EXERCISE BRIEF:
Give back the full set of entries that follows, exactly as written.

(Stored data entries)
....
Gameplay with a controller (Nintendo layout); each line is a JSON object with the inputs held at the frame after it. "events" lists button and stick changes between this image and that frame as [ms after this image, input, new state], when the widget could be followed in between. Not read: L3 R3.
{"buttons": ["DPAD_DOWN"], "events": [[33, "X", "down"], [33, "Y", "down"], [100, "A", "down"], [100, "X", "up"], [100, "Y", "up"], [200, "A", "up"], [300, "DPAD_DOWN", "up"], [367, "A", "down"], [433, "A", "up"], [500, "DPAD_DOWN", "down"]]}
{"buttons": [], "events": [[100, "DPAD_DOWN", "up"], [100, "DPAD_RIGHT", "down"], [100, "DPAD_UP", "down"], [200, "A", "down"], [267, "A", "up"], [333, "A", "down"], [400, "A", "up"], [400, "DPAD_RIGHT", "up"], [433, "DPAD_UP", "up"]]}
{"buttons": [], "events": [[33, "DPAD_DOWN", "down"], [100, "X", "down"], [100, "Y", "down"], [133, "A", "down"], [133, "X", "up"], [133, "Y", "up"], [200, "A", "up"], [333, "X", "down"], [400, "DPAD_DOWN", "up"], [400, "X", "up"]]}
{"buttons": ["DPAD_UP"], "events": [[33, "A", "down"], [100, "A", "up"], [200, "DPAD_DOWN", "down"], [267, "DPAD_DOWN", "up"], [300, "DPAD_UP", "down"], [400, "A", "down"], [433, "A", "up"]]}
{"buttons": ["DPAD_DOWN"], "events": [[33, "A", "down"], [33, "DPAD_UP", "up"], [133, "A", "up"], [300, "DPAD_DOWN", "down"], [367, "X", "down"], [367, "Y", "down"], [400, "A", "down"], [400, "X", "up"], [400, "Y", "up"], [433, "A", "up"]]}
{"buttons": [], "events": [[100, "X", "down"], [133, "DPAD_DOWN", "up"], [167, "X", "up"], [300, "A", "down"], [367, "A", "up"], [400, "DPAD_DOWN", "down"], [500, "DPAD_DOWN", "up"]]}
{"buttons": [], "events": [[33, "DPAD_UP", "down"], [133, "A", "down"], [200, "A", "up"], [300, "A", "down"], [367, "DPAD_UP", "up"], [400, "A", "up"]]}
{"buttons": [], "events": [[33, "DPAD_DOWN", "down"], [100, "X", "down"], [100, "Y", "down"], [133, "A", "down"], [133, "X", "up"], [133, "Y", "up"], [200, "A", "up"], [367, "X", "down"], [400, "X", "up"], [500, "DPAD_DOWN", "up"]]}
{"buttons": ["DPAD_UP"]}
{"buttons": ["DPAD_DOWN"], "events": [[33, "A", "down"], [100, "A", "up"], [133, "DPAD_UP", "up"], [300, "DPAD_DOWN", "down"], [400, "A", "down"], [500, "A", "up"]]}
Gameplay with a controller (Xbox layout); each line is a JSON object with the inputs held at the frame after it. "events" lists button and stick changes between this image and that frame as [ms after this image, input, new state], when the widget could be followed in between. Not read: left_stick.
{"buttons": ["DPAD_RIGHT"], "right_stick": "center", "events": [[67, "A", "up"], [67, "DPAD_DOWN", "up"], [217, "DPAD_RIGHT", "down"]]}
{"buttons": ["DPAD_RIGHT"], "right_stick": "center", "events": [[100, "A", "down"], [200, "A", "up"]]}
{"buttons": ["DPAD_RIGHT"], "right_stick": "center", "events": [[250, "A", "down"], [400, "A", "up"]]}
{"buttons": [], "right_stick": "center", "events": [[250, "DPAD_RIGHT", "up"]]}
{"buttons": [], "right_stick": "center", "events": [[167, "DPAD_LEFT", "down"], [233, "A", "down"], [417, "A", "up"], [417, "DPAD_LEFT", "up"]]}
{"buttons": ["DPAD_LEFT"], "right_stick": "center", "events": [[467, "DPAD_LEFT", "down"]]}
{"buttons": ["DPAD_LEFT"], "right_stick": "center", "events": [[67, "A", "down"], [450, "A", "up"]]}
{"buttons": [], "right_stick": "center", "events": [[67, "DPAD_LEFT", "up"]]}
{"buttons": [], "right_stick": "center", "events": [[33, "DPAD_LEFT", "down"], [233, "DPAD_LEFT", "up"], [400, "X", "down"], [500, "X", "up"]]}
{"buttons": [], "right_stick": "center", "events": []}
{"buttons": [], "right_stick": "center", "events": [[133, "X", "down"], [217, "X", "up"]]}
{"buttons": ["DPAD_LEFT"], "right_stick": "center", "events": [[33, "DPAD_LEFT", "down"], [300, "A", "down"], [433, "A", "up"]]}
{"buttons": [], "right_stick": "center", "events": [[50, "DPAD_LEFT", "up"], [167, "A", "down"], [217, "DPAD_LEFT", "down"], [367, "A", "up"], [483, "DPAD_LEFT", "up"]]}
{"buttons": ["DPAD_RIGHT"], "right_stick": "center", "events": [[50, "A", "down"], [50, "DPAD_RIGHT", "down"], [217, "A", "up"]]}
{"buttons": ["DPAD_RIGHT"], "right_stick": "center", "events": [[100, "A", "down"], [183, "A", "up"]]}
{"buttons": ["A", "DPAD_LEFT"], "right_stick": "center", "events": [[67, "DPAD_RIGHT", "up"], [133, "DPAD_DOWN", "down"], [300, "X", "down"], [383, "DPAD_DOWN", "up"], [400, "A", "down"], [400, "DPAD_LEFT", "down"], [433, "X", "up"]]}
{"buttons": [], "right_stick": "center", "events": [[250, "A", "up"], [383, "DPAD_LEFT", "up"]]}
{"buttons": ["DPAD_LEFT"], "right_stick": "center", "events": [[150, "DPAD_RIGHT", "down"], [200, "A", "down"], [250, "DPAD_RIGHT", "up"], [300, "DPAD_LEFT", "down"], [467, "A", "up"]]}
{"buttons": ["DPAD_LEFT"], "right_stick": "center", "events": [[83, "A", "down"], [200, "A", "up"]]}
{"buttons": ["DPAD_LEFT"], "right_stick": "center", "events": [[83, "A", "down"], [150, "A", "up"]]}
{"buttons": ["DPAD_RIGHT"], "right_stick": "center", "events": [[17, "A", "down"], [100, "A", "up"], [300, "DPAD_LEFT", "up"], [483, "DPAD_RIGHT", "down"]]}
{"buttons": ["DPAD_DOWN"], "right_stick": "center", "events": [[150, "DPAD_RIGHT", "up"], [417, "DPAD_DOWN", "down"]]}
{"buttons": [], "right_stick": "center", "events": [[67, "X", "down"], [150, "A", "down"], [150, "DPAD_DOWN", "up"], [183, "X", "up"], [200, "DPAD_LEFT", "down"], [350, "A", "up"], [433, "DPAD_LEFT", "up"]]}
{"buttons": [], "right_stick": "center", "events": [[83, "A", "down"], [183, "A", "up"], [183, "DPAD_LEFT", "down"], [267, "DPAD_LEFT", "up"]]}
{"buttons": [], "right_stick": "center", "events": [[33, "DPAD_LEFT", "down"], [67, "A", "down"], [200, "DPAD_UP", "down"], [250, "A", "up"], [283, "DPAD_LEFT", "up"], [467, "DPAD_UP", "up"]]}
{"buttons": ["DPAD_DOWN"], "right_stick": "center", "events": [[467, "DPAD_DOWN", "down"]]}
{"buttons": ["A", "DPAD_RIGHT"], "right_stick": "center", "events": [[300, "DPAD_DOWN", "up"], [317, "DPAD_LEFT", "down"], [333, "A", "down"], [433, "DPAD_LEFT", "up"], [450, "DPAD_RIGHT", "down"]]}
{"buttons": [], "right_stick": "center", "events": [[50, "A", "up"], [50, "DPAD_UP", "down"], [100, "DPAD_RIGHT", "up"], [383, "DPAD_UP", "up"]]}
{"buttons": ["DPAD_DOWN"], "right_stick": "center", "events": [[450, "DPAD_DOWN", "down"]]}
....
RESPONSE AREA:
Gameplay with a controller (Nintendo layout); each line is a JSON object with the inputs held at the frame after it. "events" lists button and stick changes between this image and that frame as [ms after this image, input, new state], when the widget could be followed in between. Not read: L3 R3.
{"buttons": ["DPAD_DOWN"], "events": [[33, "X", "down"], [33, "Y", "down"], [100, "A", "down"], [100, "X", "up"], [100, "Y", "up"], [200, "A", "up"], [300, "DPAD_DOWN", "up"], [367, "A", "down"], [433, "A", "up"], [500, "DPAD_DOWN", "down"]]}
{"buttons": [], "events": [[100, "DPAD_DOWN", "up"], [100, "DPAD_RIGHT", "down"], [100, "DPAD_UP", "down"], [200, "A", "down"], [267, "A", "up"], [333, "A", "down"], [400, "A", "up"], [400, "DPAD_RIGHT", "up"], [433, "DPAD_UP", "up"]]}
{"buttons": [], "events": [[33, "DPAD_DOWN", "down"], [100, "X", "down"], [100, "Y", "down"], [133, "A", "down"], [133, "X", "up"], [133, "Y", "up"], [200, "A", "up"], [333, "X", "down"], [400, "DPAD_DOWN", "up"], [400, "X", "up"]]}
{"buttons": ["DPAD_UP"], "events": [[33, "A", "down"], [100, "A", "up"], [200, "DPAD_DOWN", "down"], [267, "DPAD_DOWN", "up"], [300, "DPAD_UP", "down"], [400, "A", "down"], [433, "A", "up"]]}
{"buttons": ["DPAD_DOWN"], "events": [[33, "A", "down"], [33, "DPAD_UP", "up"], [133, "A", "up"], [300, "DPAD_DOWN", "down"], [367, "X", "down"], [367, "Y", "down"], [400, "A", "down"], [400, "X", "up"], [400, "Y", "up"], [433, "A", "up"]]}
{"buttons": [], "events": [[100, "X", "down"], [133, "DPAD_DOWN", "up"], [167, "X", "up"], [300, "A", "down"], [367, "A", "up"], [400, "DPAD_DOWN", "down"], [500, "DPAD_DOWN", "up"]]}
{"buttons": [], "events": [[33, "DPAD_UP", "down"], [133, "A", "down"], [200, "A", "up"], [300, "A", "down"], [367, "DPAD_UP", "up"], [400, "A", "up"]]}
{"buttons": [], "events": [[33, "DPAD_DOWN", "down"], [100, "X", "down"], [100, "Y", "down"], [133, "A", "down"], [133, "X", "up"], [133, "Y", "up"], [200, "A", "up"], [367, "X", "down"], [400, "X", "up"], [500, "DPAD_DOWN", "up"]]}
{"buttons": ["DPAD_UP"]}
{"buttons": ["DPAD_DOWN"], "events": [[33, "A", "down"], [100, "A", "up"], [133, "DPAD_UP", "up"], [300, "DPAD_DOWN", "down"], [400, "A", "down"], [500, "A", "up"]]}
Gameplay with a controller (Xbox layout); each line is a JSON object with the inputs held at the frame after it. "events" lists button and stick changes between this image and that frame as [ms after this image, input, new state], when the widget could be followed in between. Not read: left_stick.
{"buttons": ["DPAD_RIGHT"], "right_stick": "center", "events": [[67, "A", "up"], [67, "DPAD_DOWN", "up"], [217, "DPAD_RIGHT", "down"]]}
{"buttons": ["DPAD_RIGHT"], "right_stick": "center", "events": [[100, "A", "down"], [200, "A", "up"]]}
{"buttons": ["DPAD_RIGHT"], "right_stick": "center", "events": [[250, "A", "down"], [400, "A", "up"]]}
{"buttons": [], "right_stick": "center", "events": [[250, "DPAD_RIGHT", "up"]]}
{"buttons": [], "right_stick": "center", "events": [[167, "DPAD_LEFT", "down"], [233, "A", "down"], [417, "A", "up"], [417, "DPAD_LEFT", "up"]]}
{"buttons": ["DPAD_LEFT"], "right_stick": "center", "events": [[467, "DPAD_LEFT", "down"]]}
{"buttons": ["DPAD_LEFT"], "right_stick": "center", "events": [[67, "A", "down"], [450, "A", "up"]]}
{"buttons": [], "right_stick": "center", "events": [[67, "DPAD_LEFT", "up"]]}
{"buttons": [], "right_stick": "center", "events": [[33, "DPAD_LEFT", "down"], [233, "DPAD_LEFT", "up"], [400, "X", "down"], [500, "X", "up"]]}
{"buttons": [], "right_stick": "center", "events": []}
{"buttons": [], "right_stick": "center", "events": [[133, "X", "down"], [217, "X", "up"]]}
{"buttons": ["DPAD_LEFT"], "right_stick": "center", "events": [[33, "DPAD_LEFT", "down"], [300, "A", "down"], [433, "A", "up"]]}
{"buttons": [], "right_stick": "center", "events": [[50, "DPAD_LEFT", "up"], [167, "A", "down"], [217, "DPAD_LEFT", "down"], [367, "A", "up"], [483, "DPAD_LEFT", "up"]]}
{"buttons": ["DPAD_RIGHT"], "right_stick": "center", "events": [[50, "A", "down"], [50, "DPAD_RIGHT", "down"], [217, "A", "up"]]}
{"buttons": ["DPAD_RIGHT"], "right_stick": "center", "events": [[100, "A", "down"], [183, "A", "up"]]}
{"buttons": ["A", "DPAD_LEFT"], "right_stick": "center", "events": [[67, "DPAD_RIGHT", "up"], [133, "DPAD_DOWN", "down"], [300, "X", "down"], [383, "DPAD_DOWN", "up"], [400, "A", "down"], [400, "DPAD_LEFT", "down"], [433, "X", "up"]]}
{"buttons": [], "right_stick": "center", "events": [[250, "A", "up"], [383, "DPAD_LEFT", "up"]]}
{"buttons": ["DPAD_LEFT"], "right_stick": "center", "events": [[150, "DPAD_RIGHT", "down"], [200, "A", "down"], [250, "DPAD_RIGHT", "up"], [300, "DPAD_LEFT", "down"], [467, "A", "up"]]}
{"buttons": ["DPAD_LEFT"], "right_stick": "center", "events": [[83, "A", "down"], [200, "A", "up"]]}
{"buttons": ["DPAD_LEFT"], "right_stick": "center", "events": [[83, "A", "down"], [150, "A", "up"]]}
{"buttons": ["DPAD_RIGHT"], "right_stick": "center", "events": [[17, "A", "down"], [100, "A", "up"], [300, "DPAD_LEFT", "up"], [483, "DPAD_RIGHT", "down"]]}
{"buttons": ["DPAD_DOWN"], "right_stick": "center", "events": [[150, "DPAD_RIGHT", "up"], [417, "DPAD_DOWN", "down"]]}
{"buttons": [], "right_stick": "center", "events": [[67, "X", "down"], [150, "A", "down"], [150, "DPAD_DOWN", "up"], [183, "X", "up"], [200, "DPAD_LEFT", "down"], [350, "A", "up"], [433, "DPAD_LEFT", "up"]]}
{"buttons": [], "right_stick": "center", "events": [[83, "A", "down"], [183, "A", "up"], [183, "DPAD_LEFT", "down"], [267, "DPAD_LEFT", "up"]]}
{"buttons": [], "right_stick": "center", "events": [[33, "DPAD_LEFT", "down"], [67, "A", "down"], [200, "DPAD_UP", "down"], [250, "A", "up"], [283, "DPAD_LEFT", "up"], [467, "DPAD_UP", "up"]]}
{"buttons": ["DPAD_DOWN"], "right_stick": "center", "events": [[467, "DPAD_DOWN", "down"]]}
{"buttons": ["A", "DPAD_RIGHT"], "right_stick": "center", "events": [[300, "DPAD_DOWN", "up"], [317, "DPAD_LEFT", "down"], [333, "A", "down"], [433, "DPAD_LEFT", "up"], [450, "DPAD_RIGHT", "down"]]}
{"buttons": [], "right_stick": "center", "events": [[50, "A", "up"], [50, "DPAD_UP", "down"], [100, "DPAD_RIGHT", "up"], [383, "DPAD_UP", "up"]]}
{"buttons": ["DPAD_DOWN"], "right_stick": "center", "events": [[450, "DPAD_DOWN", "down"]]}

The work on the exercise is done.